:: QUESTIONS ::
[A] Using the Mannatech Form 8-K/A excerpt, decide whether each statement agrees with it, answering yes or no and quoting the deciding words. (i) PwC ceased being the Company's independent registered public accounting firm on May 9, 2005. (ii) The original Current Report on Form 8-K was filed with the SEC on April 27, 2005. (iii) PwC's reports on the consolidated financial statements for 2004 and 2003 contained a disclaimer of opinion.
[B] Write the next portion of the Mannatech Form 8-K/A excerpt, picking up after its final sentence.

:: DOCUMENT EXCERPT ::

=======

This Form 8-K/A amends the Current Report on Form 8-K of Mannatech, Incorporated (the “Company”) dated April 27, 2005, filed with the Securities and Exchange Commission (“SEC”) on May 3, 2005, to reflect the effective date that PricewaterhouseCoopers LLP (“PwC”) ceased being the Company’s independent registered public accounting firm and to reflect the effective date of Grant Thornton LLP’s (“Grant Thornton”) appointment as the Company’s independent registered public accounting firm for its fiscal year ending December 31, 2005.

 

Item 4.01 Changes in Registrant’s Certifying Accountant.

 

On April 27, 2005, the Company informed PwC that at its meeting held on April 27, 2005, the Company’s Audit Committee approved the dismissal of PwC as the Company’s independent registered public accounting firm upon completion of PwC’s procedures relating to the Company’s consolidated financial statements for the quarter ended March 31, 2005 and its Form 10-Q in which such consolidated financial statements will be included. On May 9, 2005, PwC completed its procedures relating to the Company’s consolidated financial statements for the quarter ended March 31, 2005 and its Form 10-Q in which such consolidated financial statements were included and, therefore, PwC ceased being the Company’s independent registered public accounting firm on May 9, 2005.

 

On April 27, 2005, the Company’s Audit Committee appointed Grant Thornton as the Company’s new independent registered public accounting firm for its fiscal year ending December 31, 2005, subject to Grant Thornton’s completion of their customary client acceptance procedures. The Company’s engagement of Grant Thornton as the Company’s independent registered public accounting firm became effective as of May 9, 2005.

 

The reports of PwC on the Company’s consolidated financial statements for the years ended December 31, 2004 and 2003 did not contain any adverse opinion or disclaimer of opinion, nor were they qualified or modified as to uncertainty, audit scope, or accounting principle.

=======

:: RECORDS SHOWN ::

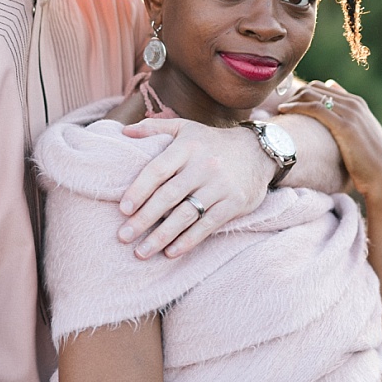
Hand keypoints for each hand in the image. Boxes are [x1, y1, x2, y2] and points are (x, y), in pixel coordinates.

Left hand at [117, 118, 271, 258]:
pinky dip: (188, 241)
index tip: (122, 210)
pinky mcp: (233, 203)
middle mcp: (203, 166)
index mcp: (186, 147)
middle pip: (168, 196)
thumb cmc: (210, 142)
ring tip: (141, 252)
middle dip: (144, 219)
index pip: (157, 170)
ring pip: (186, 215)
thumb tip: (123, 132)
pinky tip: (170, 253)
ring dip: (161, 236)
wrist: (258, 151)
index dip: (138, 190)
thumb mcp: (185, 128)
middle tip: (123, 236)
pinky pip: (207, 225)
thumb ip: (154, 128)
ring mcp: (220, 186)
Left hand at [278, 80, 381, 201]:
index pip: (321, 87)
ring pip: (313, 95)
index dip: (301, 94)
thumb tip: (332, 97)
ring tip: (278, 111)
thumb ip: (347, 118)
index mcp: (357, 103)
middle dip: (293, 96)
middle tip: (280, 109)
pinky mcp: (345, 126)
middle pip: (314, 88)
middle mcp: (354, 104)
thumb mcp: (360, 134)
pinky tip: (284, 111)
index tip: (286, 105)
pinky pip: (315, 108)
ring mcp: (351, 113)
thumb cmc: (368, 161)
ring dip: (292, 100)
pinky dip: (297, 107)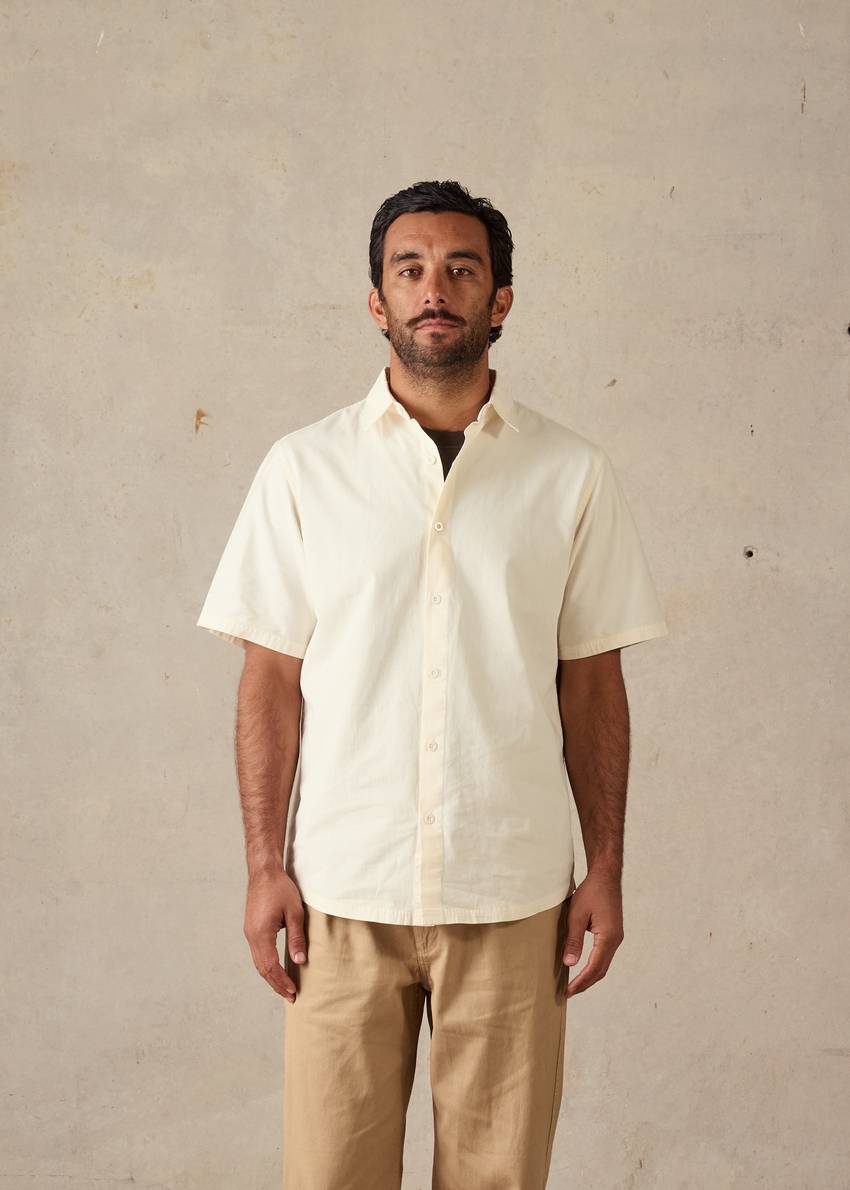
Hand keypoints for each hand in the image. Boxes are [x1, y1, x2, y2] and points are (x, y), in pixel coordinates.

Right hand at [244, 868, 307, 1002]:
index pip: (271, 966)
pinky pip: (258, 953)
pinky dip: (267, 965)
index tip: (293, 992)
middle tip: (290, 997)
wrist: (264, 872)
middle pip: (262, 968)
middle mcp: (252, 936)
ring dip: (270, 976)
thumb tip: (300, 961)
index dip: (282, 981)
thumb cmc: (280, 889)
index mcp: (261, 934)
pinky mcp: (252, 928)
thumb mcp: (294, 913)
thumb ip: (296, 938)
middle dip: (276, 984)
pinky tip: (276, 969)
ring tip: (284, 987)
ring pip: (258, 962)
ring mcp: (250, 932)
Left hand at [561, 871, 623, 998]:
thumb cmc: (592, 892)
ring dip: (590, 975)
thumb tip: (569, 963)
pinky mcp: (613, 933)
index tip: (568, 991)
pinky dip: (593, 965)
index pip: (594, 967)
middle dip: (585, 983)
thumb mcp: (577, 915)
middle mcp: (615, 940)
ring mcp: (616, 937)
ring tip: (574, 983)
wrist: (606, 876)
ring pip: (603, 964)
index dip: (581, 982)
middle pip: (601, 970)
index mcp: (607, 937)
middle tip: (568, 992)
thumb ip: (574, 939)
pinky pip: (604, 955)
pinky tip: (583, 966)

=======

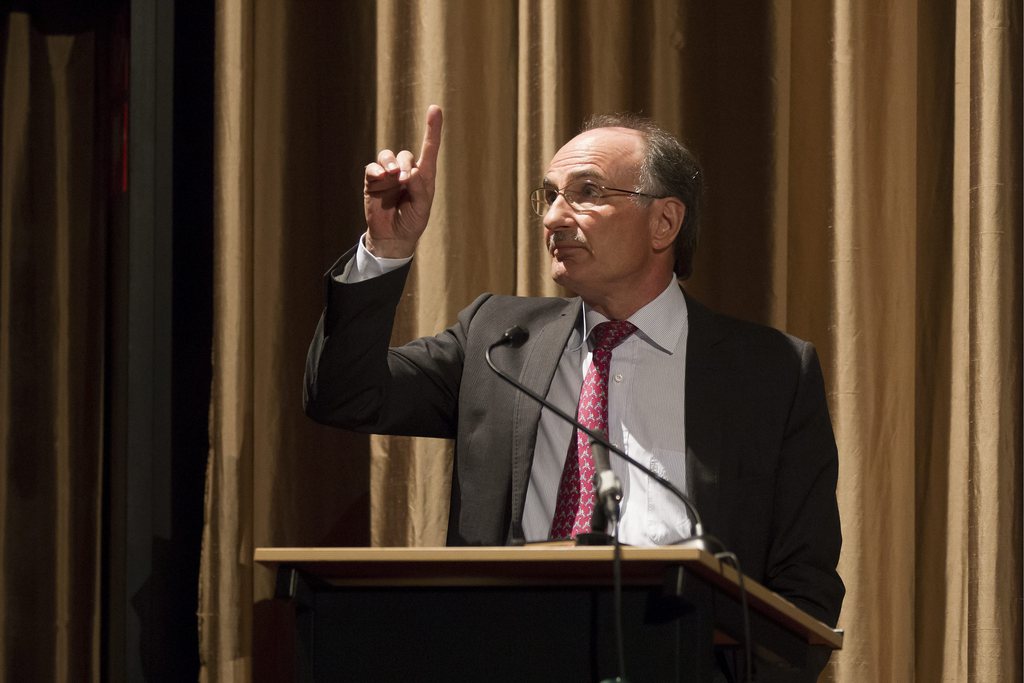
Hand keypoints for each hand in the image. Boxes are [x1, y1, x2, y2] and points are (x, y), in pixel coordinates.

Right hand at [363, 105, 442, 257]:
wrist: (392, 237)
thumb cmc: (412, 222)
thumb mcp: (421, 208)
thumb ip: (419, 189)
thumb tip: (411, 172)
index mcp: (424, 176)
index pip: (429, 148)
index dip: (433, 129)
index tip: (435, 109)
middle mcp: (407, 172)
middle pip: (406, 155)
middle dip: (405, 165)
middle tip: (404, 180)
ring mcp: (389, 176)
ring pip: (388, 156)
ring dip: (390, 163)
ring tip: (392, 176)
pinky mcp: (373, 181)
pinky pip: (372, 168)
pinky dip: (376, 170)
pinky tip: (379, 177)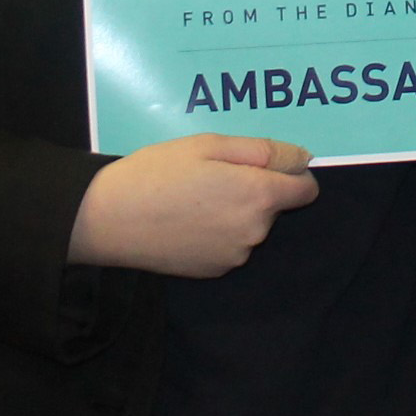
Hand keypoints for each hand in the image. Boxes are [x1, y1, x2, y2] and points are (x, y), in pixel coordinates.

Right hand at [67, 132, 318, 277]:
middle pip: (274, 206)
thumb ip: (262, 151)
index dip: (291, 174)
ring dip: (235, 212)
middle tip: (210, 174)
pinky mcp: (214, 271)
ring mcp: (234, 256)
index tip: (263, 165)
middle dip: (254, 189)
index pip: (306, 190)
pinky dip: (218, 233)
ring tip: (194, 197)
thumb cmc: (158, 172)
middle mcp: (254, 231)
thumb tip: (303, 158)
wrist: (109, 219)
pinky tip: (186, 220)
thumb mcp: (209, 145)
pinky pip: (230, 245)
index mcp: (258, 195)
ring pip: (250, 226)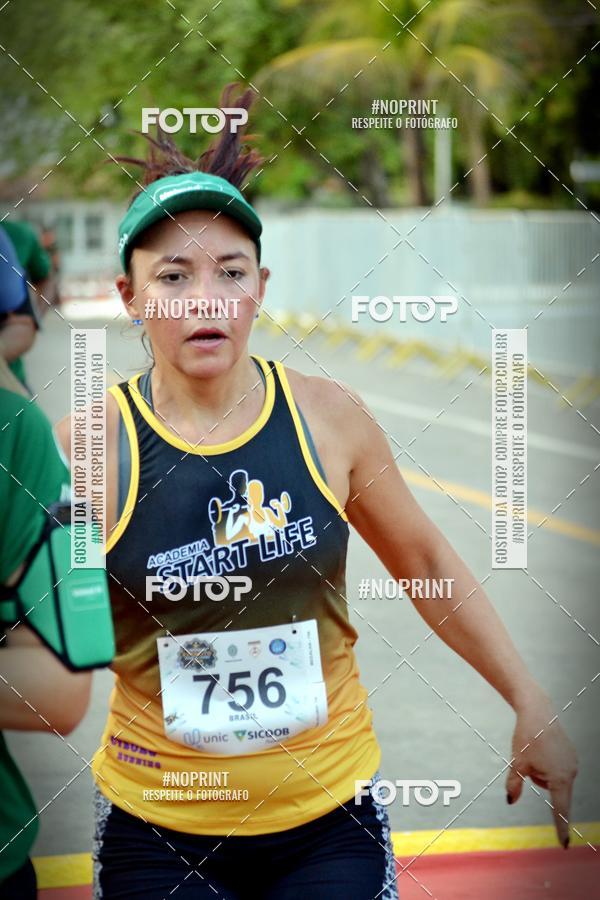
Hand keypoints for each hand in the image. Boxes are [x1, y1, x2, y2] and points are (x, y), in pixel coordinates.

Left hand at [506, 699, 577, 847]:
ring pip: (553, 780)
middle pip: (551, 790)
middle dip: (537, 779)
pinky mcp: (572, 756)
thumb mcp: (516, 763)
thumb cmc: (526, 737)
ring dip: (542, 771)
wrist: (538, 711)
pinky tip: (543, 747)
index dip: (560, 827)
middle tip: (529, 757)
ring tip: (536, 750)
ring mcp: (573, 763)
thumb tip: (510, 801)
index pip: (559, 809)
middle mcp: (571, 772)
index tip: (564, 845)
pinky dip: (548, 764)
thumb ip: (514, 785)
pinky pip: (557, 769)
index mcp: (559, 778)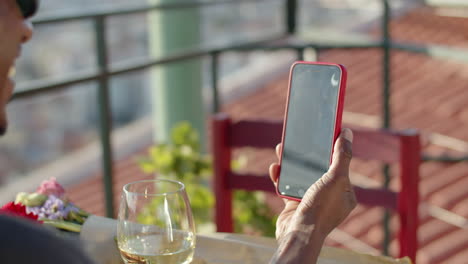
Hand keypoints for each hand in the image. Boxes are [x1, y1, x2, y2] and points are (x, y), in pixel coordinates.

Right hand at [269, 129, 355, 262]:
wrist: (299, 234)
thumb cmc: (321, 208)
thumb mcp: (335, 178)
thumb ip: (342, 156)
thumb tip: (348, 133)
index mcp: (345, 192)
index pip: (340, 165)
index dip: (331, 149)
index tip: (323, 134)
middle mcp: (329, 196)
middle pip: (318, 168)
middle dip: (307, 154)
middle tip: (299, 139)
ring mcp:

=======

:: TASK-BY-TASK RESULTS ::
[A]
(i) Yes: "PwC ceased being the Company’s independent registered public accounting firm on May 9, 2005."
(ii) No: "dated April 27, 2005, filed with the Securities and Exchange Commission (“SEC”) on May 3, 2005"
(iii) No: "did not contain any adverse opinion or disclaimer of opinion"

[B]
During the years ended December 31, 2004 and 2003 and through May 9, 2005, there were no disagreements with PwC on any matter of accounting principles or practices, financial statement disclosure or auditing scope or procedure, which disagreements, if not resolved to the satisfaction of PwC, would have caused it to make reference thereto in its reports on the Company’s consolidated financial statements for such years.

 

During the years ended December 31, 2004 and 2003, and through May 9, 2005, there have been no reportable events (as defined in Item 304(a)(1)(v) of Regulation S-K).

 

The Company has requested that PwC furnish it with a letter addressed to the SEC stating whether or not it agrees with the above statements. Attached as Exhibit 16.1 is a copy of PwC’s letter, dated May 13, 2005.

 

During the years ended December 31, 2004 and 2003, and through May 9, 2005, the Company did not consult with Grant Thornton regarding any of the matters or events set forth in Item 304(a)(2)(i) and (ii) of Regulation S-K.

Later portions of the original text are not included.